Pour que la polyphonie tourne à la cacophonie, d’autres voix, très autorisées, se sont mêlées au concert. Histoire de rendre le brouillard un peu plus opaque, certains, comme le premier ministre, ont introduit dans le débat le financement de la dépendance, qui est pour M. Delevoye « un tout autre sujet », qui n’entre pas dans le cadre de la réforme des retraites. Edouard Philippe a d’abord certifié que la borne d’âge à 62 ans ne bougera pas, avant de s’interroger, visiblement au diapason de l’entourage du président de la République, pour savoir « s’il faut travailler plus longtemps » pour financer la perte d’autonomie, qui, avec le vieillissement de la population, est appelée à s’accroître.

Un certain nombre de principes déjà actés

Pour rajouter au trouble, d’autres ministres ont joué la mouche du coche. Celui des comptes publics, Gérald Darmanin, a vu dans l’idée de ne pas graver les 62 ans dans le marbre « une proposition très courageuse ». Et le porte-parole du gouvernement, Benjamin Griveaux, a eu recours à une formule alambiquée pour dire que « c’est une question qui est à la concertation ».

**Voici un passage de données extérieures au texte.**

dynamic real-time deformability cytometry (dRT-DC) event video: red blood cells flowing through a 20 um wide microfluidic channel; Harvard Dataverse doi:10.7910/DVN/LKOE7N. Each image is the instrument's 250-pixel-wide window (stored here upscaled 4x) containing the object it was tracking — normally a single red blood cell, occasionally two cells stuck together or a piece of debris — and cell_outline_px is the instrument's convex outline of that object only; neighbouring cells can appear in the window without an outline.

Depuis sa nomination, en septembre 2017, M. Delevoye fait preuve de beaucoup d’habileté et de prudence. Sachant que le sujet est explosif, l’ancien ministre chiraquien déploie des trésors de diplomatie pour ne pas braquer les syndicats. A la différence d’autres menées au pas de charge depuis l’élection de M. Macron, sa concertation ressemble à une concertation.

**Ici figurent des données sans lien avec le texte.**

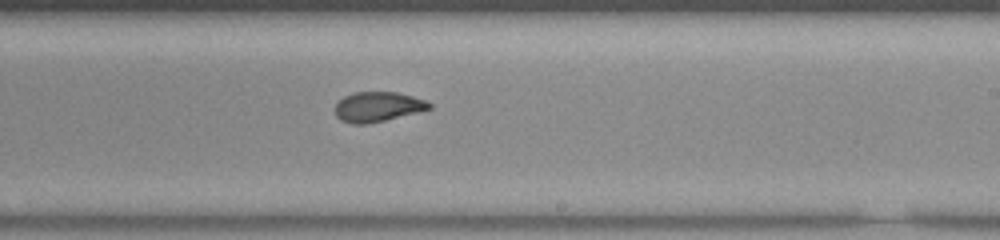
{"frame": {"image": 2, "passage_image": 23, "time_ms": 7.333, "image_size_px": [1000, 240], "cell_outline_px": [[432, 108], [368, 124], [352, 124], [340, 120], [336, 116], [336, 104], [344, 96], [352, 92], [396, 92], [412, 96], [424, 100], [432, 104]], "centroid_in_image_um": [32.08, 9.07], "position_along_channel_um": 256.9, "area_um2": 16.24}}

Le 10 octobre 2018, en concluant la première phase de ses discussions avec les partenaires sociaux, le haut-commissaire a acté un certain nombre de principes, comme la mise en place d’un régime universel par points se substituant aux 42 régimes existants (de base et complémentaires) et le maintien de l’âge légal de départ à 62 ans.

Jeudi 21 mars, lors d’un colloque au Sénat, M. Delevoye a affiché sa volonté de garder ce cap : « Il faut que les choses soient claires, a-t-il martelé, ces engagements ne peuvent pas être remis en cause. Sinon, je dois aussi en tirer les conséquences. »

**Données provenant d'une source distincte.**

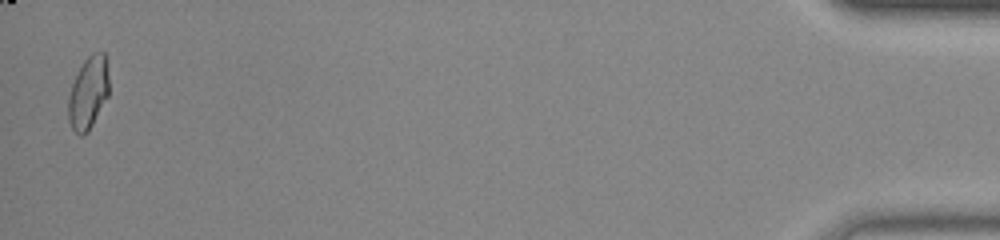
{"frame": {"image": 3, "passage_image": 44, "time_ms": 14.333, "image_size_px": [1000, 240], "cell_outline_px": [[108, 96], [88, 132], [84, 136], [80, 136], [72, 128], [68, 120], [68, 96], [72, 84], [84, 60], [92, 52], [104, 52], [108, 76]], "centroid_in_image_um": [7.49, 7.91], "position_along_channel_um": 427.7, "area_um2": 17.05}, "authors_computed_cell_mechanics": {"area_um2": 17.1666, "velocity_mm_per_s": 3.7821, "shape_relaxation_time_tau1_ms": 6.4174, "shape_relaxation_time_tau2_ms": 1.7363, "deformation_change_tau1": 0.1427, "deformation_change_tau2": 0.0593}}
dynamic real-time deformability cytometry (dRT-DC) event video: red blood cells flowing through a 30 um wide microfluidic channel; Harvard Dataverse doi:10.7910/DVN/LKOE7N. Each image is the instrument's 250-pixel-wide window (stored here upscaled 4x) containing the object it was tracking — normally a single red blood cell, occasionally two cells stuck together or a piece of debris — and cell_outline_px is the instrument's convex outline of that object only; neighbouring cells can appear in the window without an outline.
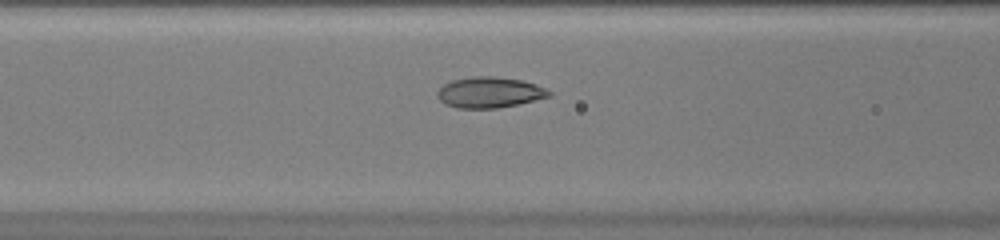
{"species": "common noctule bat (a hibernating species)", "species_latin": "Nyctalus noctula", "temperature_condition": "warm", "stored_images_in_passage": 42, "camera_frame_rate_fps": 3000, "um_per_image_px": 0.085, "animal": {"sex": "female", "body_mass_g": 20.0, "forearm_length_mm": 54.0}, "frame": {"image": 1, "passage_image": 15, "time_ms": 4.667, "image_size_px": [1000, 240], "cell_outline_px": [[552, 96], [516, 104], [496, 108], [456, 108], [444, 104], [436, 96], [436, 92], [444, 84], [452, 80], [472, 76], [492, 76], [524, 80], [536, 84], [552, 92]], "centroid_in_image_um": [41.59, 7.85], "position_along_channel_um": 125.0, "area_um2": 20.11}}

Le gouvernement doit clarifier une fois pour toutes sa position. En soufflant le chaud et le froid, soit il fait preuve d’amateurisme, soit il donne le sentiment que la crise actuelle lui a fait perdre tous ses repères. « On se moque de qui ? », a tempêté Laurent Berger. Le secrétaire général de la CFDT a dénoncé « une espèce d’expression de gribouille ». Au passage, le gouvernement devrait réfléchir au fait qu’à 62 ans les deux tiers des salariés ne sont plus sur le marché du travail.